Without instilling those standards into TRC’s proceedings would make its proceedings a Punch and Judy show that can never achieve what it is set out to achieve. On the contrary, the community is more likely to be divided, potentially leading to mob justice, as the people may become disfranchised with the concept of justice. Despite the infectiveness of truth commissions, African governments still continue to use the mechanism in dealing with serious human rights violation. Perhaps, the only plausible reason is for their insistence in using the mechanism is because it justifies the merry go round of the begging bowl. When will we reawaken our spirit of self-service? When will we restore the dignity in our capacity to do things for ourselves?

I believe the ineffectiveness of the truth and reconciliation mechanisms to deliver justice was one of the reasons why the West and its allies invoked the United Nations Chapter seven to establish the International Military Tribunal at Nuremberg, and International Criminal Tribunal for the former Yugoslavia, and the Special Tribunal of Lebanon [among others] with a view to try serious human rights violations.  The West’s unwillingness to use truth commission mechanisms when it comes to dealing with mass human rights violation is indicative of the fact that truth commissions are toothless bulldogs. 

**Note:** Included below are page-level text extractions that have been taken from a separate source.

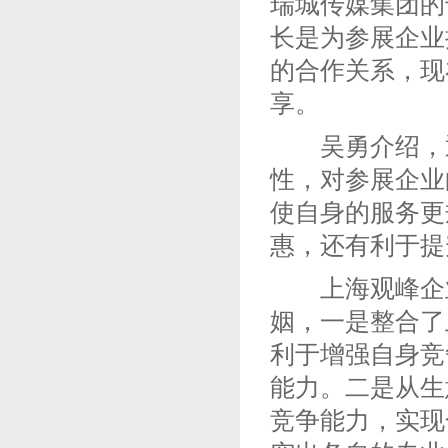
瑞城传媒集团的
长是为参展企业
的合作关系，现
享。
吴勇介绍，通
性，对参展企业
使自身的服务更
惠，还有利于提
上海观峰企业
姻，一是整合了
利于增强自身竞
能力。二是从生
竞争能力，实现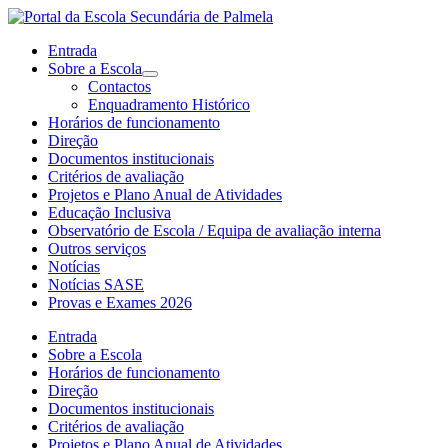
Entrada
Sobre a Escola
Contactos
Enquadramento Histórico
Horários de funcionamento
Direção
Documentos institucionais
Critérios de avaliação
Projetos e Plano Anual de Atividades
Educação Inclusiva
Observatório de Escola / Equipa de avaliação interna
Outros serviços
Notícias
Notícias SASE
Provas e Exames 2026
Entrada
Sobre a Escola
Horários de funcionamento
Direção
Documentos institucionais
Critérios de avaliação
Projetos e Plano Anual de Atividades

Therefore, African governments must put the interest of the society ahead of personal interests and use systems that can deliver justice. I suggest that the [African] governments must use properly constituted courts that are equipped with fair-minded jurists and fearless advocates to safeguard the integrity of their justice systems. This is a function the Justice Ministry must fulfil, but does it know it? If we continue to appoint clueless academics and self-serving politicians as adjudicators of serious crimes, they will be seen culpable as those perpetrators who committed serious crimes against humanity.

 

* Solomon Demba is a legal worker and healthcare professional working in clinical and healthcare management. His interests include international and African politics.